※この記事は2018年11月03日にBLOGOSで公開されたものです

シリアで武装勢力に拘束され、10月に3年4か月ぶりに解放されたフリージャーナリストの安田純平さんが2日、東京都千代田区の日本記者クラブで、帰国後初めての記者会見を行なった。

虐待など非人道的な扱いを受けた一方、武装勢力から渡されたノートには長期間に及んだ過酷な監禁生活を日記にしたため続けた。「自己責任」と非難する声がネット上であがる中、「可能な限り説明することが私の責任」として臨んだ会見は予定を大幅に上回る2時間半以上に及び、拘束から解放されるまでの経緯を詳細に明かした。

会見の最後には、人気バスケットボール漫画「スラムダンク」の名言を思わせる「あきらめたら試合終了」との言葉を紹介。「諦めたら、精神的にも肉体的にも弱ってしまうとずっと考え続けていた」と理由を話した。会見の様子をほぼ全文の書き起こしでお伝えする。

◆写真公開から半年で解放と期待

ずっと言われていたのが、「日本側が反応しなくなったら帰すからな」と言われていたので、パキスタン人と一緒に帰した場合、状況証拠になると。そういうことをしてやろうということなのではないかと期待していたんですけれども、11月22日に、パキスタン人に明日また帰すぞと言いに来ました。

1週間後が、11月29日。私の写真が公開された5月29日のちょうど半年後なんですよね。という日程的なものを考えて、これは解放じゃないかと期待しました。

..............................

_取り組む課題_
• 1. 安田純平さんの記者会見の記事によると、会見は東京都千代田区のどこで行われましたか。
• 2. 安田純平さんの記者会見の記事を2文で要約してください。
• 3. 安田純平さんの記者会見の記事を、最後の文の次から書き継いでください。
この後に続くデータ行は、記事とは関係のない別個の資料です。

..............................

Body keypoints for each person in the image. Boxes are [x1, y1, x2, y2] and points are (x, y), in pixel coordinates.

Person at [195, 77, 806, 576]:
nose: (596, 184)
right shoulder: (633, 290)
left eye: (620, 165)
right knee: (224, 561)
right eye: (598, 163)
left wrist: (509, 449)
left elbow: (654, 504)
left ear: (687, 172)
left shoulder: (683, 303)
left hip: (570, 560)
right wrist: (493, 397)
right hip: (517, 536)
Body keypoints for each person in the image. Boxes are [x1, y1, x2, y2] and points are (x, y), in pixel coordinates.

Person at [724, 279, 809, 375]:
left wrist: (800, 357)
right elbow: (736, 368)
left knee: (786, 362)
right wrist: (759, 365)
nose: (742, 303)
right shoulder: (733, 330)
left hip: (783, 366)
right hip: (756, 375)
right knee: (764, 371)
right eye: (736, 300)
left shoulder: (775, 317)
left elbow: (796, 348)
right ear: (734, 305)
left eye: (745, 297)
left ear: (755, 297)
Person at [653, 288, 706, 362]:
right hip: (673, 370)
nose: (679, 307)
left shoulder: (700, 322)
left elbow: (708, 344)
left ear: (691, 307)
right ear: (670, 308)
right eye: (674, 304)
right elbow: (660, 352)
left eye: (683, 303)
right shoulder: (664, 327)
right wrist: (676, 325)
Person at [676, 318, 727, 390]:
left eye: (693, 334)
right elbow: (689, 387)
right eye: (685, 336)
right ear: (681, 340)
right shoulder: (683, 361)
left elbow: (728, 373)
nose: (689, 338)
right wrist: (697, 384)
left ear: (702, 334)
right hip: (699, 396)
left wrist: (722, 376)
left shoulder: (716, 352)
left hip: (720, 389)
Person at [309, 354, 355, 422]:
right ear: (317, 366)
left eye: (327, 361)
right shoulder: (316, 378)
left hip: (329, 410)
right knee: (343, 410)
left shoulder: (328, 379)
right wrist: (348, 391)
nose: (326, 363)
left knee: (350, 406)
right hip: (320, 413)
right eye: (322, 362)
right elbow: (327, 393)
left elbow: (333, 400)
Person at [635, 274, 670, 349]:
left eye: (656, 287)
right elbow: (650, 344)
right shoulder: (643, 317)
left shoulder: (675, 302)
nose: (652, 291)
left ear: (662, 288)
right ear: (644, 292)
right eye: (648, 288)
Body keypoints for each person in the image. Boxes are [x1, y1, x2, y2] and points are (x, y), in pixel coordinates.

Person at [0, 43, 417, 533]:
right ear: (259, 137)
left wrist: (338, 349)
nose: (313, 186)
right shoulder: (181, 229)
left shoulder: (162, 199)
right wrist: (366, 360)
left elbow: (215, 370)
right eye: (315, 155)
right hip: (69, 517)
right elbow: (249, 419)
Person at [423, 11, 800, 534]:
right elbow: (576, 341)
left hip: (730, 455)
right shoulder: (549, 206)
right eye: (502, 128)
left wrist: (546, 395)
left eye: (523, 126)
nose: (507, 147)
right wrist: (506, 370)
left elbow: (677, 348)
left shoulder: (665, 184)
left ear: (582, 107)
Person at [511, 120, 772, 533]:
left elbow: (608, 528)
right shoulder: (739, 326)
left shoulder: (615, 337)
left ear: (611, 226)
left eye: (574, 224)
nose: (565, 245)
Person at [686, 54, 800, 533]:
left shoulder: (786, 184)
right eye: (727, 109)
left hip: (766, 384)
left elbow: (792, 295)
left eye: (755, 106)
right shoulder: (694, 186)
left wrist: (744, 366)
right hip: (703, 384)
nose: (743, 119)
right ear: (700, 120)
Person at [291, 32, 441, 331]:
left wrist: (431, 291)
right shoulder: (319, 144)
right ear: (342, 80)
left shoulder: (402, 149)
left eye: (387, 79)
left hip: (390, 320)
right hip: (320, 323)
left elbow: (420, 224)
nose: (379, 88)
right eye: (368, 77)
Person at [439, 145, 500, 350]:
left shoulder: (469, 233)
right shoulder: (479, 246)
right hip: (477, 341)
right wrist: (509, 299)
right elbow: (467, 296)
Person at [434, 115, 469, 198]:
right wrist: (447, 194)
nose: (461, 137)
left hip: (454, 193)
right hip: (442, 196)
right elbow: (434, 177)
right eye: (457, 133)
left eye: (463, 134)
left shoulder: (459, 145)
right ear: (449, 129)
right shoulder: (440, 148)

..............................

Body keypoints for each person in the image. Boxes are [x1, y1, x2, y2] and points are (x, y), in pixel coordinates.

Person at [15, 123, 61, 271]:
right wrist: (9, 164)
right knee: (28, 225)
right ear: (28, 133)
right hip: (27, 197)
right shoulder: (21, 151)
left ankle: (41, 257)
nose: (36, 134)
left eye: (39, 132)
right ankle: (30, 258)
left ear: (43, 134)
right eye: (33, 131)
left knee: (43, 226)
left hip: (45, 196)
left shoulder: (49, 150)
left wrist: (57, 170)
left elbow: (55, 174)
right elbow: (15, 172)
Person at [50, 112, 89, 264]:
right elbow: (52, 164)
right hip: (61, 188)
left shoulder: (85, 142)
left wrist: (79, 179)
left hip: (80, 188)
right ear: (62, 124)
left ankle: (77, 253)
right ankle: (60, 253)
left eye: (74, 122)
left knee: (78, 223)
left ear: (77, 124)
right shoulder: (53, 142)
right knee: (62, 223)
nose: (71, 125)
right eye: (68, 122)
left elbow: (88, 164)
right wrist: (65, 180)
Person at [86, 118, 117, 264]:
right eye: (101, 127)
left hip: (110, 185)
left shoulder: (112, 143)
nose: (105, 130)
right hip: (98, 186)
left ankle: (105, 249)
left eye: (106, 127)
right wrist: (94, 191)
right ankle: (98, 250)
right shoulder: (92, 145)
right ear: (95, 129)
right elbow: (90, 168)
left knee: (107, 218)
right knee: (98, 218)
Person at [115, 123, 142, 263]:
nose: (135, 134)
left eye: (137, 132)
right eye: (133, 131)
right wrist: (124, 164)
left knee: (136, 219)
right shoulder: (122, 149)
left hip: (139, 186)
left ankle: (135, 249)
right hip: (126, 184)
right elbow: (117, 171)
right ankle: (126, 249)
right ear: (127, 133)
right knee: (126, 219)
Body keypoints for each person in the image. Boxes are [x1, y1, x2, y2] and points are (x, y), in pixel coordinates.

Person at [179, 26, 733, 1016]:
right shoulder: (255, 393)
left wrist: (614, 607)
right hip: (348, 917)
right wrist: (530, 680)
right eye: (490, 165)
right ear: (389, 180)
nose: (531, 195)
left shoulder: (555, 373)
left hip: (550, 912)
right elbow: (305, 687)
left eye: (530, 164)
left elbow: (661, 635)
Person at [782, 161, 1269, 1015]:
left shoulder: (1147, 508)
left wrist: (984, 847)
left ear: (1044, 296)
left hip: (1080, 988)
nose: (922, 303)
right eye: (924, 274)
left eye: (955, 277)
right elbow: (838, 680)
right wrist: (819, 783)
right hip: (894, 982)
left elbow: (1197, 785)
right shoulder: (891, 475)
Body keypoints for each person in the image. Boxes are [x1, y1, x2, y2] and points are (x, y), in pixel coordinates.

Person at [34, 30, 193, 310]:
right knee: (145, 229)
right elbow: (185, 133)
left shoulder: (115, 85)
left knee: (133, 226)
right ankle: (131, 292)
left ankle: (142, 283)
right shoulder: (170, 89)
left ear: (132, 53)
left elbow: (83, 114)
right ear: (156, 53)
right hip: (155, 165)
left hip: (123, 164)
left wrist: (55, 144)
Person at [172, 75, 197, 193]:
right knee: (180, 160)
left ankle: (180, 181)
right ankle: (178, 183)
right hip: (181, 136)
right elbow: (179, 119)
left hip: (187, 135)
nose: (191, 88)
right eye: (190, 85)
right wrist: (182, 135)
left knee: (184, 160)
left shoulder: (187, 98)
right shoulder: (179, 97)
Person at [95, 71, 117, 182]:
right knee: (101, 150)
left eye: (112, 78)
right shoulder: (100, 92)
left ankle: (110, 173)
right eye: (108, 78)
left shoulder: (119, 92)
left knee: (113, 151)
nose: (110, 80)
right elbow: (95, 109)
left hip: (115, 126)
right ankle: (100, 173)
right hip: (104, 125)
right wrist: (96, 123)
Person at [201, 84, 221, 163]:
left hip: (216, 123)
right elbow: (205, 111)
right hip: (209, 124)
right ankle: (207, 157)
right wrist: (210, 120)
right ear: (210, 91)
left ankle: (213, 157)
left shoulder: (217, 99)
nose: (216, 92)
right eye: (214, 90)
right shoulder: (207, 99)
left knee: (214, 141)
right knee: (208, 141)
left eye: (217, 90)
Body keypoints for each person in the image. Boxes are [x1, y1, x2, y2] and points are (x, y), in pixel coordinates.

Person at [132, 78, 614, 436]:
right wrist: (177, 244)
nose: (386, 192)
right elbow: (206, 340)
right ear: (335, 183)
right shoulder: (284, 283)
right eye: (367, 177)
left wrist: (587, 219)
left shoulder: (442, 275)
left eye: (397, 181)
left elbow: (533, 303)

..............................

_想定される回答_
• 1. 日本記者クラブで行われました。

• 2. シリアで武装勢力に拘束され、10月に3年4か月ぶりに解放されたフリージャーナリストの安田純平さんが、日本記者クラブで帰国後初めての記者会見を開き、2時間半以上にわたって解放までの経緯を詳しく明かしました。会見の最後には「あきらめたら試合終了」という言葉を紹介し、諦めたら精神的にも肉体的にも弱ってしまうとずっと考え続けていたと話しました。

• 3.
彼の食事を持ってくる連中が、指を立てるんです。何か言いたいんだろうなと思ったんですけれども、これは解放だぞということを言っているんじゃないかと思い期待していたんですけれども、この頃、周囲にいる囚人と話をしたいなと思ってしまって。

話してはいけないと言われていたんですけれども。横の部屋にはパキスタン人がおり、上の部屋にはシリア人の親子がいました。話している様子を聞いているとそのシリア人の親子も人質だったようです。

◆バングラデシュ人「求婚を断ったら一家丸ごとさらわれた」

話している様子を聞いたんですけれども、親子のブローカーがきて英語で話し始めたんですね。他の囚人に分からないように。近所に住み始めたバングラ人が求婚をしてきたので、それを断ったら仲間を連れて襲撃してきて一家丸ごとさらわれたと言っていました。それが1年以上前だと。

半年前に妹が出て行ったということを言っていて、これは人身売買されてきたんだなということがなんとなく分かりました。彼ら自身がさらってきたというよりも、人身売買のマーケットがあって、彼ら自身もそれに関与している。売っているかどうかはわかりませんが、それを買ってきて人質にとり身代金を取るということもやっているという組織なんだということが、うかがえました。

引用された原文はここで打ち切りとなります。